(Stored data entries)

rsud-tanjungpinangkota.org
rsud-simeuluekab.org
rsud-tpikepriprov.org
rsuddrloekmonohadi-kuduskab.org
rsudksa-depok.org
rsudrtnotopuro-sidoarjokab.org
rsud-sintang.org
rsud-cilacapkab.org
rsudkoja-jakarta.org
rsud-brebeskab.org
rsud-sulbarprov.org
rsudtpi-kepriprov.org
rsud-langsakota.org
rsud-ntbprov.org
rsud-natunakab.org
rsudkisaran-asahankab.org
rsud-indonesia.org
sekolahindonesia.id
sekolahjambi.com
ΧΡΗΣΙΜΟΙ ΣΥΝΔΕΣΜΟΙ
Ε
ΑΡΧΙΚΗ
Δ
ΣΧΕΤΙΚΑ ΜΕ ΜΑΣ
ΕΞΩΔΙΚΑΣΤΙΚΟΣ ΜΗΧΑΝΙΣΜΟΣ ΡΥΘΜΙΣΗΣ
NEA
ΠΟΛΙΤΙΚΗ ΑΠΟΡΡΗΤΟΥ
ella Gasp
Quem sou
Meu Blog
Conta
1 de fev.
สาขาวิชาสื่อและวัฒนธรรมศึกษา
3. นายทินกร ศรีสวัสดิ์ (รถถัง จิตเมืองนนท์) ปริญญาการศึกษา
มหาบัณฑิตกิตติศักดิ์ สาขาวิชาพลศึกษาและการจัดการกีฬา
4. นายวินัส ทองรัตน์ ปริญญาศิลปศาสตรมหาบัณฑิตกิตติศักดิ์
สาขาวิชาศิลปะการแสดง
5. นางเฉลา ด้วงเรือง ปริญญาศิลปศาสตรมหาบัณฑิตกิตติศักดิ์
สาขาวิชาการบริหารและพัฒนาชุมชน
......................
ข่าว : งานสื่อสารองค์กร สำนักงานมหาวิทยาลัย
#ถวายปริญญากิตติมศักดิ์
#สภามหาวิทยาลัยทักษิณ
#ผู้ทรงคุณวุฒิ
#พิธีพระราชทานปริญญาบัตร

◆ **What this task involves**: All of the data above should be reproduced verbatim.

◆ **Response box**:
rsud-tanjungpinangkota.org
rsud-simeuluekab.org
rsud-tpikepriprov.org
rsuddrloekmonohadi-kuduskab.org
rsudksa-depok.org
rsudrtnotopuro-sidoarjokab.org
rsud-sintang.org
rsud-cilacapkab.org
rsudkoja-jakarta.org
rsud-brebeskab.org
rsud-sulbarprov.org
rsudtpi-kepriprov.org
rsud-langsakota.org
rsud-ntbprov.org
rsud-natunakab.org
rsudkisaran-asahankab.org
rsud-indonesia.org
sekolahindonesia.id
sekolahjambi.com
ΧΡΗΣΙΜΟΙ ΣΥΝΔΕΣΜΟΙ
Ε
ΑΡΧΙΚΗ
Δ
ΣΧΕΤΙΚΑ ΜΕ ΜΑΣ
ΕΞΩΔΙΚΑΣΤΙΚΟΣ ΜΗΧΑΝΙΣΜΟΣ ΡΥΘΜΙΣΗΣ
NEA
ΠΟΛΙΤΙΚΗ ΑΠΟΡΡΗΤΟΥ
ella Gasp
Quem sou
Meu Blog
Conta
1 de fev.
สาขาวิชาสื่อและวัฒนธรรมศึกษา
3. นายทินกร ศรีสวัสดิ์ (รถถัง จิตเมืองนนท์) ปริญญาการศึกษา
มหาบัณฑิตกิตติศักดิ์ สาขาวิชาพลศึกษาและการจัดการกีฬา
4. นายวินัส ทองรัตน์ ปริญญาศิลปศาสตรมหาบัณฑิตกิตติศักดิ์
สาขาวิชาศิลปะการแสดง
5. นางเฉลา ด้วงเรือง ปริญญาศิลปศาสตรมหาบัณฑิตกิตติศักดิ์
สาขาวิชาการบริหารและพัฒนาชุมชน
......................
ข่าว : งานสื่อสารองค์กร สำนักงานมหาวิทยาลัย
#ถวายปริญญากิตติมศักดิ์
#สภามหาวิทยาลัยทักษิณ
#ผู้ทรงคุณวุฒิ
#พิธีพระราชทานปริญญาบัตร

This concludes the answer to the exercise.